* Document passage
Running Rebels Losing in Employment Race

 

JEREMY L. JONES

College of Business

Western Carolina University

 

Abstract

 

This paper forecasts the unemployment rate in the state of Mississippi for the years 2000 and 2001.  The paper is based on utilization of the Phillips Curve and its explanation of the relationship between inflation and unemployment. The explanatory variables used are the Consumer Price Index For All Urban Consumers and the Unemployment Rate for Mississippi 1990 to 1999.  Mississippi’s unemployment is forecasted to be 5.14% in 2000 and 5.11% in 2001. The government, citizens, and industries of Mississippi should be concerned with the future of its unemployment rate.  (JEL: E24, E31)

* The task
From the Mississippi unemployment abstract, extract the passage between "This paper forecasts" and "(JEL: E24, E31)", inclusive.

* Record list
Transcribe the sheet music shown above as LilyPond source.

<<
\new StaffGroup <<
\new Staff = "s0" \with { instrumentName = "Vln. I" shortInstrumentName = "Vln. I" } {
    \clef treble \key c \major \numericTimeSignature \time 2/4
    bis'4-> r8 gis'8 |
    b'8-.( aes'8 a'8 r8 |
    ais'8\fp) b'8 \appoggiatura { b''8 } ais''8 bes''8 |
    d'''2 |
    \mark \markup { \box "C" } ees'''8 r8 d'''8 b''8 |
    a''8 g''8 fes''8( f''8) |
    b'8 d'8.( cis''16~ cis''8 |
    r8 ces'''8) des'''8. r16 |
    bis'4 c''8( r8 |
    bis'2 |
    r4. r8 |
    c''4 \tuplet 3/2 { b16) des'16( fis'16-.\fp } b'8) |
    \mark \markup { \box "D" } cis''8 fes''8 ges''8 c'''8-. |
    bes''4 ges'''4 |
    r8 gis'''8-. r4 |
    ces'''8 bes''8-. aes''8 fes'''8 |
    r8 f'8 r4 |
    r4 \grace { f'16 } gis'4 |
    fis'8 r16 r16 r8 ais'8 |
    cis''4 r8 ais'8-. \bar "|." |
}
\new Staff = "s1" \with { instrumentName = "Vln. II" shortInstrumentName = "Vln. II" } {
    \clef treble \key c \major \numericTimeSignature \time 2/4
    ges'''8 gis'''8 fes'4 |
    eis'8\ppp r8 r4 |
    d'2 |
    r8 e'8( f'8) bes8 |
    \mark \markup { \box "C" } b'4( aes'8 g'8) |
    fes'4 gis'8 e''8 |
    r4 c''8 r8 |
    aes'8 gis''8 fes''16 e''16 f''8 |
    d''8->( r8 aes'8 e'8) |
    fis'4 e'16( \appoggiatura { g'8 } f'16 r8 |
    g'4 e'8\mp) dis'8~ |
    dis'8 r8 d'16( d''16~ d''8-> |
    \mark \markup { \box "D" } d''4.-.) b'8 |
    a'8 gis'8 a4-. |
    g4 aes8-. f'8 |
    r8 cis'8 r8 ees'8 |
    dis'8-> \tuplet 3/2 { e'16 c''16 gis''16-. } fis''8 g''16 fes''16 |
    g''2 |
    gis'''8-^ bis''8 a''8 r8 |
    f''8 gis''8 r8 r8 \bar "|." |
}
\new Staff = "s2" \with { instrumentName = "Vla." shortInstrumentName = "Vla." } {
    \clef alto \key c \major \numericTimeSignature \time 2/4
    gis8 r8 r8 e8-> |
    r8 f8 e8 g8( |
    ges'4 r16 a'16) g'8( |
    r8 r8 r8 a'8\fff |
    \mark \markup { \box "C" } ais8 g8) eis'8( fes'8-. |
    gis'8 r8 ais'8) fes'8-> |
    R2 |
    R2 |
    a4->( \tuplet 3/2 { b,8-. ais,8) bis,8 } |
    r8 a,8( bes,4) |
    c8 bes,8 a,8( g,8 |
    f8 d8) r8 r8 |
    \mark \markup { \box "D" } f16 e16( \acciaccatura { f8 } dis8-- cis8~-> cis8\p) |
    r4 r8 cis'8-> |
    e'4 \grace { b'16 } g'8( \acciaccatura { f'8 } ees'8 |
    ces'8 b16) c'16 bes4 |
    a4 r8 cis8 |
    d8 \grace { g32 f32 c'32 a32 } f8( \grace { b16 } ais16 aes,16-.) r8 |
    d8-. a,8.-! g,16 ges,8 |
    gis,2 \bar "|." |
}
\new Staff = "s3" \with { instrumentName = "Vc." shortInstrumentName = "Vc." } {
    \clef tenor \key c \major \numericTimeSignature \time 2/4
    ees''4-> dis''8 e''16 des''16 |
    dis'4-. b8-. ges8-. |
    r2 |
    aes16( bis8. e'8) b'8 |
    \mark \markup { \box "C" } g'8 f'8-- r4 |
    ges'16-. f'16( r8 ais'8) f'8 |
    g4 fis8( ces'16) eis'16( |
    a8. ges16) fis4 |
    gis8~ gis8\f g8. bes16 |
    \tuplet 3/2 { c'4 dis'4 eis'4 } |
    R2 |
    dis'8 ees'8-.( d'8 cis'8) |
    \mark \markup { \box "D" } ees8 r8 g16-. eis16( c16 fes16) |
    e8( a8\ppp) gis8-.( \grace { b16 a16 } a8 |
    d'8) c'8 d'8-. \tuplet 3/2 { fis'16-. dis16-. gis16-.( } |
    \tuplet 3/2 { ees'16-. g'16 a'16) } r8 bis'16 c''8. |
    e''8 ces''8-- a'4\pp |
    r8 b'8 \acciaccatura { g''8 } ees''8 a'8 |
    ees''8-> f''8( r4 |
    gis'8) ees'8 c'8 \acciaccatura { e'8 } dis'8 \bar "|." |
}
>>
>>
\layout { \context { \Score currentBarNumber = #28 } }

* Result of this task
This paper forecasts the unemployment rate in the state of Mississippi for the years 2000 and 2001.  The paper is based on utilization of the Phillips Curve and its explanation of the relationship between inflation and unemployment. The explanatory variables used are the Consumer Price Index For All Urban Consumers and the Unemployment Rate for Mississippi 1990 to 1999.  Mississippi’s unemployment is forecasted to be 5.14% in 2000 and 5.11% in 2001. The government, citizens, and industries of Mississippi should be concerned with the future of its unemployment rate.  (JEL: E24, E31)